I’ll buy it too! I’ve been wondering if I could get it down here! Thanks for the link! I’ve been using it for years, and the slogan is right both ways. (Browse the site for the ingredients, or just think of mothballs dissolved in Pine-Sol.)
I saw a Saturday Night Live parody of this one, too. The tagline was “What happens in Thailand, stays in Thailand,” and it involved a dead prostitute. Very tasteless. Very funny.
There’s some laundry detergent that has a commercial that goes like this: Stereotypical doofus husband is trying to do laundry. Stereotypical all-knowing wife comes along and tells him “Wait! You can’t use just one scoop of ____ detergent! You need to use two scoops!” Then the announcer comes on and confirms that, yes, it’s not effective if you just use one, you need to use two scoops!
This was not a commercial attacking a competing brand, they were actually telling people, in essence, that their product is completely ineffective.
I was confused for a while after seeing that commercial, and I was convinced that I had somehow misinterpreted it. But I’ve seen the commercial once or twice since the first time I saw it, and that is indeed what the commercial is about. I can’t possibly imagine why they thought that would make me want to use the product. (Maybe their plan is to actually convince people to use more, and therefore buy more? Kind of like the Alka Seltzer strategy.)
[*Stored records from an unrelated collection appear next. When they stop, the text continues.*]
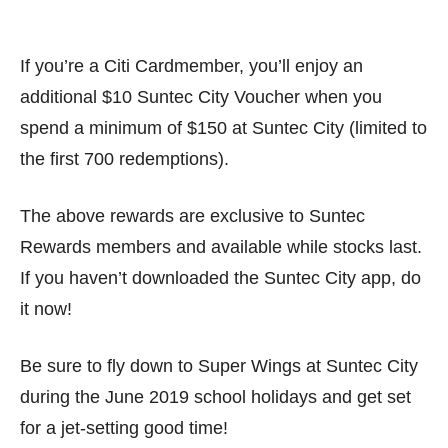
If you’re a Citi Cardmember, you’ll enjoy an
additional $10 Suntec City Voucher when you
spend a minimum of $150 at Suntec City (limited to
the first 700 redemptions).
The above rewards are exclusive to Suntec
Rewards members and available while stocks last.
If you haven’t downloaded the Suntec City app, do
it now!
Be sure to fly down to Super Wings at Suntec City
during the June 2019 school holidays and get set
for a jet-setting good time!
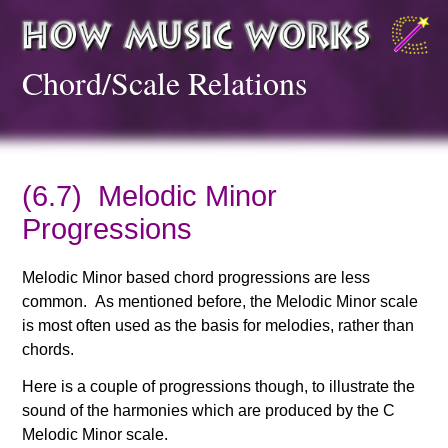
Chord/Scale Relations
(6.7) Melodic Minor
Progressions
Melodic Minor based chord progressions are less
common. As mentioned before, the Melodic Minor scale
is most often used as the basis for melodies, rather than
chords.
Here is a couple of progressions though, to illustrate the
sound of the harmonies which are produced by the C
Melodic Minor scale.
As I remember, a few years ago, one of the “big four” networks had an ad for their new TV season, which had footage of a basketful of cute puppies. The announcer said that if people didn’t watch their new shows, the network wouldn’t make enough money to take care of the puppies, and they’d have to be put…“well, you know.”
Has anyone seen those commercials for that apparently new line of men’s products, Mitchum?
The commercials are like, “DO you drop crumbs all over your shirt when you’re eating chips? And then, do you eat the crumbs? If so, you’re a Mitchum Man.”
There was a Swiffer ad with a vapid bimbo using it on her floors. I guess the message was, “So easy even this dumbass can figure it out.” Come to think of it, that seems to be a common theme in ads these days.